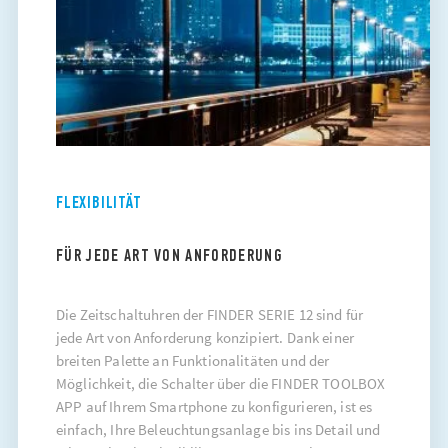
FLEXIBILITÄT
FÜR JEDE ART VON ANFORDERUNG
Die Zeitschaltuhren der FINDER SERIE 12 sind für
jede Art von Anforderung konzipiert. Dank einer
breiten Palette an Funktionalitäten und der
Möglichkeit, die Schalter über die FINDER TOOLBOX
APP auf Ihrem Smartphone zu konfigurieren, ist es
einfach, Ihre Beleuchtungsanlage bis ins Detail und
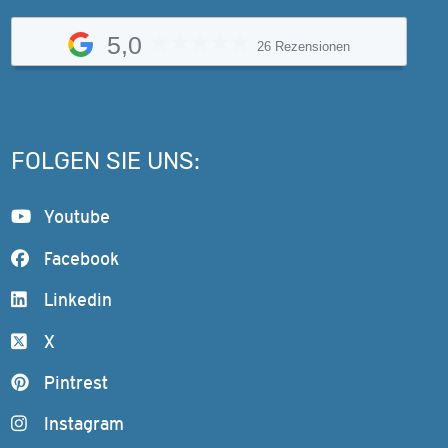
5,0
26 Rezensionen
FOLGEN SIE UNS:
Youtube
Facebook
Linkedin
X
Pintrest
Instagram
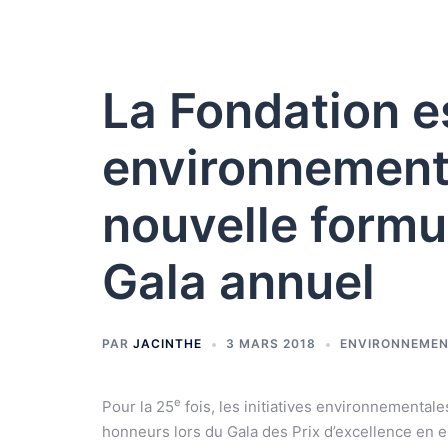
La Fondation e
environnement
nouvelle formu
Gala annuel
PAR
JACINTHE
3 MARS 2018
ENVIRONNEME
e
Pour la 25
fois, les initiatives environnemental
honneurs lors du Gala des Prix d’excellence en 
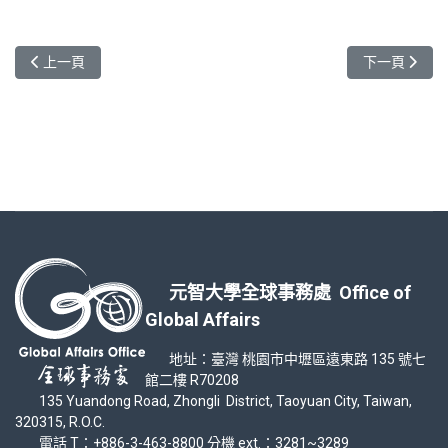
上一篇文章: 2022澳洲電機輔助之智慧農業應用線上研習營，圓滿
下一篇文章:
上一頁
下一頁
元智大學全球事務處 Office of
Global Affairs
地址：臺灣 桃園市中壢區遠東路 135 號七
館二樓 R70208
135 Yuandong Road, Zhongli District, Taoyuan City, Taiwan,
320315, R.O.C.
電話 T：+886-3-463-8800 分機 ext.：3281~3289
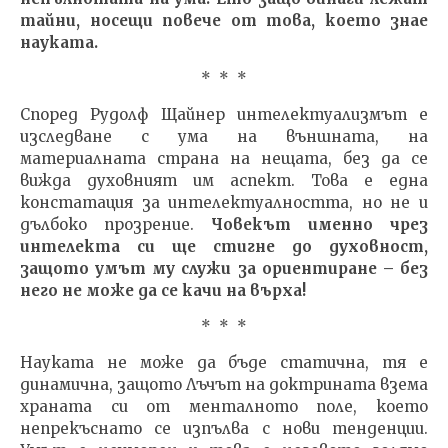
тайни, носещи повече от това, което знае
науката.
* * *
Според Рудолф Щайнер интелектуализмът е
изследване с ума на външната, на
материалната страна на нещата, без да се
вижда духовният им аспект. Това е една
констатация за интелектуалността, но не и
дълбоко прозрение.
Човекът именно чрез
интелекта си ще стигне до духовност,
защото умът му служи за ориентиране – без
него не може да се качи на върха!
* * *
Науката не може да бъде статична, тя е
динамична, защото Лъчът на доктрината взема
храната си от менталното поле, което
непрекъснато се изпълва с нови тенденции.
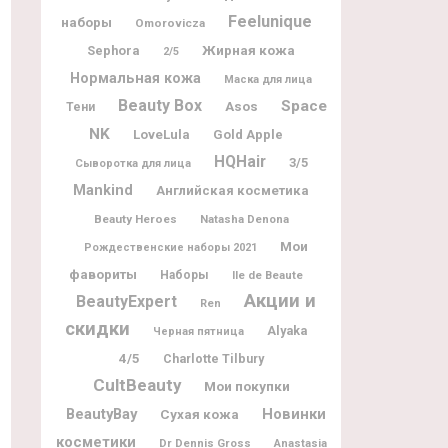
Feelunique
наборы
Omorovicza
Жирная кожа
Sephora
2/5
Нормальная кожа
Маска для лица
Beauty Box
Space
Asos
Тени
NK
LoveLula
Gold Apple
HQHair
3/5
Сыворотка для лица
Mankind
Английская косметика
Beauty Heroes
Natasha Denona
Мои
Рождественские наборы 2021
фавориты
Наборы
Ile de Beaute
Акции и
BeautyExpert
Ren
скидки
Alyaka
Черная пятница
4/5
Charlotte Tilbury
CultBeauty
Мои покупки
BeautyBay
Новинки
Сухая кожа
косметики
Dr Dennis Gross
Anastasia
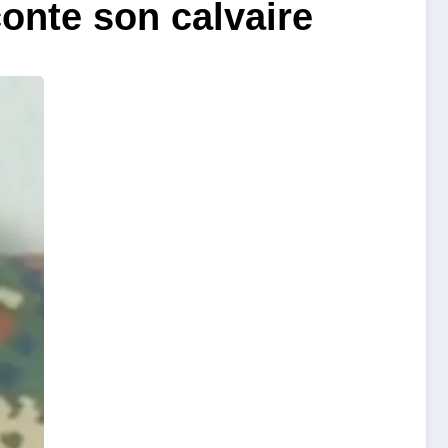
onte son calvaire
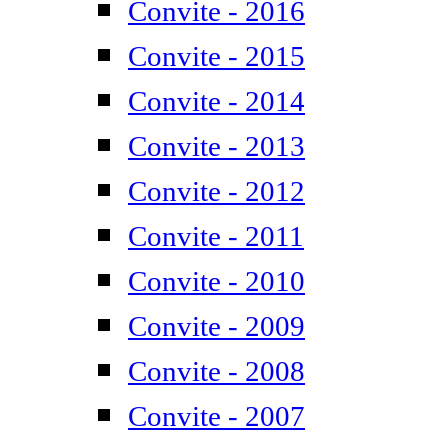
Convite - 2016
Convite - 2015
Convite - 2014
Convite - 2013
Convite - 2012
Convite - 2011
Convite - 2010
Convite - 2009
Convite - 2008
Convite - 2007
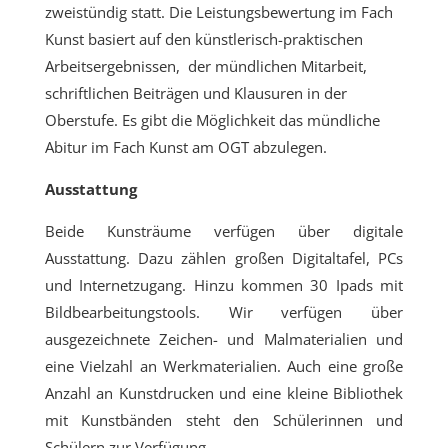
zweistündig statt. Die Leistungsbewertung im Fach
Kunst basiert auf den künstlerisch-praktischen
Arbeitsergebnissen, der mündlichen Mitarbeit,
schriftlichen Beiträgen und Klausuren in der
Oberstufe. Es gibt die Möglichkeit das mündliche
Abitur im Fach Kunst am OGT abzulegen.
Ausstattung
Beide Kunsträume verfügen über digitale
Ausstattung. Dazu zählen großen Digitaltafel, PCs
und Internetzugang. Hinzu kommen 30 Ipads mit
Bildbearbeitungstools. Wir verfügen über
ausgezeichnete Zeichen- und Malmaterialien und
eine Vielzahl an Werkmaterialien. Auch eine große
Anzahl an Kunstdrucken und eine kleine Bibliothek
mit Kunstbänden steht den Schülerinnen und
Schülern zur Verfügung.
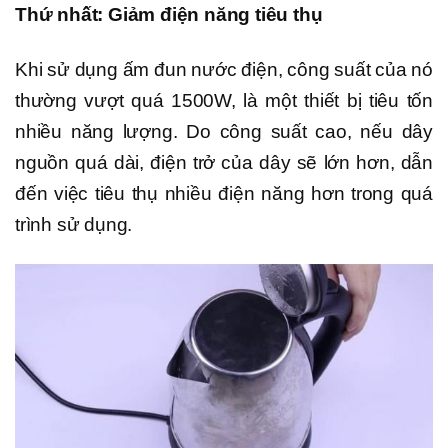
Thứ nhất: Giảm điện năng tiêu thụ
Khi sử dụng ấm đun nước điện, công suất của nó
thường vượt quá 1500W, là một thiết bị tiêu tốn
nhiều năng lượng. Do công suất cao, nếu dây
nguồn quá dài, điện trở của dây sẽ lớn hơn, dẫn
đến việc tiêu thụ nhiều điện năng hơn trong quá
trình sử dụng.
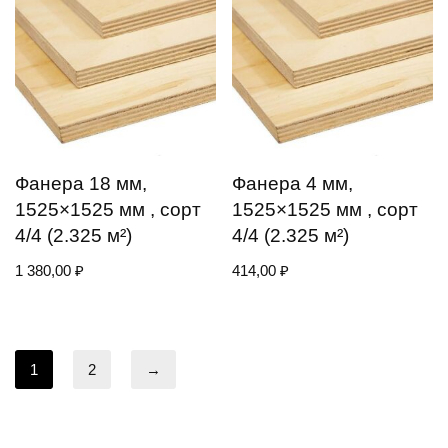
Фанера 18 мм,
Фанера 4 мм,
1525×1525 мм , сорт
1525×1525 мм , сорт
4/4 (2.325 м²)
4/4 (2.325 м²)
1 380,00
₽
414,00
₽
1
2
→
****************
- _REQUIRED ACTION_
All of the material above should be written out exactly as given, minus any images.

- _WORKED SOLUTION_
FLEXIBILITÄT
FÜR JEDE ART VON ANFORDERUNG
Die Zeitschaltuhren der FINDER SERIE 12 sind für
jede Art von Anforderung konzipiert. Dank einer
breiten Palette an Funktionalitäten und der
Möglichkeit, die Schalter über die FINDER TOOLBOX
APP auf Ihrem Smartphone zu konfigurieren, ist es
einfach, Ihre Beleuchtungsanlage bis ins Detail und
5,0
26 Rezensionen
FOLGEN SIE UNS:
Youtube
Facebook
Linkedin
X
Pintrest
Instagram
La Fondation e
environnement
nouvelle formu
Gala annuel
PAR
JACINTHE
3 MARS 2018
ENVIRONNEME
e
Pour la 25
fois, les initiatives environnemental
honneurs lors du Gala des Prix d’excellence en 
上一篇文章: 2022澳洲電機輔助之智慧農業應用線上研習營，圓滿
下一篇文章:
上一頁
下一頁
元智大學全球事務處 Office of
Global Affairs
地址：臺灣 桃園市中壢區遠東路 135 號七
館二樓 R70208
135 Yuandong Road, Zhongli District, Taoyuan City, Taiwan,
320315, R.O.C.
電話 T：+886-3-463-8800 分機 ext.：3281~3289
тайни, носещи повече от това, което знае
науката.
* * *
Според Рудолф Щайнер интелектуализмът е
изследване с ума на външната, на
материалната страна на нещата, без да се
вижда духовният им аспект. Това е една
констатация за интелектуалността, но не и
дълбоко прозрение.
Човекът именно чрез
интелекта си ще стигне до духовност,
защото умът му служи за ориентиране – без
него не може да се качи на върха!
* * *
Науката не може да бъде статична, тя е
динамична, защото Лъчът на доктрината взема
храната си от менталното поле, което
непрекъснато се изпълва с нови тенденции.
Feelunique
наборы
Omorovicza
Жирная кожа
Sephora
2/5
Нормальная кожа
Маска для лица
Beauty Box
Space
Asos
Тени
NK
LoveLula
Gold Apple
HQHair
3/5
Сыворотка для лица
Mankind
Английская косметика
Beauty Heroes
Natasha Denona
Мои
Рождественские наборы 2021
фавориты
Наборы
Ile de Beaute
Акции и
BeautyExpert
Ren
скидки
Alyaka
Черная пятница
4/5
Charlotte Tilbury
CultBeauty
Мои покупки
BeautyBay
Новинки
Сухая кожа
косметики
Dr Dennis Gross
Anastasia
onte son calvaire
Convite - 2016
Convite - 2015
Convite - 2014
Convite - 2013
Convite - 2012
Convite - 2011
Convite - 2010
Convite - 2009
Convite - 2008
Convite - 2007
zweistündig statt. Die Leistungsbewertung im Fach
Kunst basiert auf den künstlerisch-praktischen
Arbeitsergebnissen, der mündlichen Mitarbeit,
schriftlichen Beiträgen und Klausuren in der
Oberstufe. Es gibt die Möglichkeit das mündliche
Abitur im Fach Kunst am OGT abzulegen.
Ausstattung
Beide Kunsträume verfügen über digitale
Ausstattung. Dazu zählen großen Digitaltafel, PCs
und Internetzugang. Hinzu kommen 30 Ipads mit
Bildbearbeitungstools. Wir verfügen über
ausgezeichnete Zeichen- und Malmaterialien und
eine Vielzahl an Werkmaterialien. Auch eine große
Anzahl an Kunstdrucken und eine kleine Bibliothek
mit Kunstbänden steht den Schülerinnen und
Schülern zur Verfügung.
Thứ nhất: Giảm điện năng tiêu thụ
Khi sử dụng ấm đun nước điện, công suất của nó
thường vượt quá 1500W, là một thiết bị tiêu tốn
nhiều năng lượng. Do công suất cao, nếu dây
nguồn quá dài, điện trở của dây sẽ lớn hơn, dẫn
đến việc tiêu thụ nhiều điện năng hơn trong quá
trình sử dụng.
Фанера 18 мм,
Фанера 4 мм,
1525×1525 мм , сорт
1525×1525 мм , сорт
4/4 (2.325 м²)
4/4 (2.325 м²)
1 380,00
₽
414,00
₽
1
2
→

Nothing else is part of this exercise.